◆ **INSTRUCTIONS FOR THE TASK**
Go through the entries below. Copy out every line that contains "lines".

◆ **DATA SUPPLIED**

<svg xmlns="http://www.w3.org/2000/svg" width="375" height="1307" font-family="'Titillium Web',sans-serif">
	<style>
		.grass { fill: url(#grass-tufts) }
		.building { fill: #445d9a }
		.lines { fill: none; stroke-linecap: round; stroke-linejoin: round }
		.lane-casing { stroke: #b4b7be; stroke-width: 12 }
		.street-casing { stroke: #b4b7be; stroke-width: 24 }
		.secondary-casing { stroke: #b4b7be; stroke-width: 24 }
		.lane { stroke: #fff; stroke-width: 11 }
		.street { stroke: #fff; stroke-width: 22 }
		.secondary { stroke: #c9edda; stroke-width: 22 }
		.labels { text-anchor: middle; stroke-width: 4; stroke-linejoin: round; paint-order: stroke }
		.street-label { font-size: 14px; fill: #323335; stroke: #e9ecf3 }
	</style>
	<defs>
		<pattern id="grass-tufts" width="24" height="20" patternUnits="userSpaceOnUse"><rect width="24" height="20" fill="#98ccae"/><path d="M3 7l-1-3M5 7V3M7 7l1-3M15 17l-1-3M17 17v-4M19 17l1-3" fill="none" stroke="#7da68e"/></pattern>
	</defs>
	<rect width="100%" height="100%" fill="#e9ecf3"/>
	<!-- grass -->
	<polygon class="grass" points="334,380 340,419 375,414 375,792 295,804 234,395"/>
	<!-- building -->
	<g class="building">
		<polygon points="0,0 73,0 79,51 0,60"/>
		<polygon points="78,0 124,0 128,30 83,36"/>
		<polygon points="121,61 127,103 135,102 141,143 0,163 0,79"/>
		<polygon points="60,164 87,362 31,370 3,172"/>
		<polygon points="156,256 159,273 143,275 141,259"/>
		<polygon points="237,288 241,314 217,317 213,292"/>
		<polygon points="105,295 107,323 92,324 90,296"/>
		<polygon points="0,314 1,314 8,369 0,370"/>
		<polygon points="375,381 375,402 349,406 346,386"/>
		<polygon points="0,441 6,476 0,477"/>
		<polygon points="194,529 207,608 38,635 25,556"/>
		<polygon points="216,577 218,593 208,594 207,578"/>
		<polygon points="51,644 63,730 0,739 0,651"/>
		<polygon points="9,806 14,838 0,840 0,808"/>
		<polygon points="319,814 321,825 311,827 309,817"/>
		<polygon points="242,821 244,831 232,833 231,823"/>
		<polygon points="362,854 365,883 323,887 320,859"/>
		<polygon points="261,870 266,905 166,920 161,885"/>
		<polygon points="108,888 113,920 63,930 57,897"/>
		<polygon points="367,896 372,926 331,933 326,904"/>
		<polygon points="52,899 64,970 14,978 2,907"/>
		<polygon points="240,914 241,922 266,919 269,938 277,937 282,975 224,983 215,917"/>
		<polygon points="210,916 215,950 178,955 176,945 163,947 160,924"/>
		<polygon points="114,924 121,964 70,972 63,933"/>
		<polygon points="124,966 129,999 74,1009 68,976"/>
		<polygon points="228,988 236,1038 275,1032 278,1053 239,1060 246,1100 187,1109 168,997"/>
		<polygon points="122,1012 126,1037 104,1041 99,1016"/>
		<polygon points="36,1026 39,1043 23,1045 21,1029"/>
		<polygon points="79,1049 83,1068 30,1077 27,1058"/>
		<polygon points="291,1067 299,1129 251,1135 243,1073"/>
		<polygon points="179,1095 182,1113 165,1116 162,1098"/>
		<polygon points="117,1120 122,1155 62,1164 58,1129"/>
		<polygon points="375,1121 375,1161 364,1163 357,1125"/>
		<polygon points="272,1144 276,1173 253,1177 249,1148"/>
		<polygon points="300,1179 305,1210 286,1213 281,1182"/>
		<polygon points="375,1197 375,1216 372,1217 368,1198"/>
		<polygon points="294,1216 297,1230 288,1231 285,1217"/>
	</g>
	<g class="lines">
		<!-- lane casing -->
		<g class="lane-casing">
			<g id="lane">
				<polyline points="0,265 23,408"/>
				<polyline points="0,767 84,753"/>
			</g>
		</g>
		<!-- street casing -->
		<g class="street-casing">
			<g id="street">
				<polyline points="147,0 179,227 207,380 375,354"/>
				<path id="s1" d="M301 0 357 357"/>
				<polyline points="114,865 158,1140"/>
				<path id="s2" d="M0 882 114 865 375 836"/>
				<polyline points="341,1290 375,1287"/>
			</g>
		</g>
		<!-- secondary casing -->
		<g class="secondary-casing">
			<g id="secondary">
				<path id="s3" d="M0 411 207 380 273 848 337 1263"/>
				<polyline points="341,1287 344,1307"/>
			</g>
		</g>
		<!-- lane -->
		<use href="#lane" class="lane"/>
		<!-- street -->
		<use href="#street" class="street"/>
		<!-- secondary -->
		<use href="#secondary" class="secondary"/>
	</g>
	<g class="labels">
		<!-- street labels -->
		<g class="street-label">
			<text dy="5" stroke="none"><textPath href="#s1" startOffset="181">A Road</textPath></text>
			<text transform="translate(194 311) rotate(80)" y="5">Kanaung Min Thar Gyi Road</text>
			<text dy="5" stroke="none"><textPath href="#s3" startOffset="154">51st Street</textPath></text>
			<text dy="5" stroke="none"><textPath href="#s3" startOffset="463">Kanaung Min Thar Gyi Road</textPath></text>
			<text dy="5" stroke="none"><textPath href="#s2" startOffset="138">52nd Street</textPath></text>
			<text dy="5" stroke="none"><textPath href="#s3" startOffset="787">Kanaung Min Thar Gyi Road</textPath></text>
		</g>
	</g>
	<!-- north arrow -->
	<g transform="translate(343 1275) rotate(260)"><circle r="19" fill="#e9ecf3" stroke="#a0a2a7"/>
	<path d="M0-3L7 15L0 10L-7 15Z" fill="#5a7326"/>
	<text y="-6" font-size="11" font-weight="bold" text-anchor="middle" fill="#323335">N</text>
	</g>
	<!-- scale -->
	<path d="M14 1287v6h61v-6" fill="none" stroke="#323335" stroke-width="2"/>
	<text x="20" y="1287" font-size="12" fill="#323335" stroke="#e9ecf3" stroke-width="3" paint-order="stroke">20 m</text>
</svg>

◆ **YOUR RESPONSE**
		.lines { fill: none; stroke-linecap: round; stroke-linejoin: round }
	<g class="lines">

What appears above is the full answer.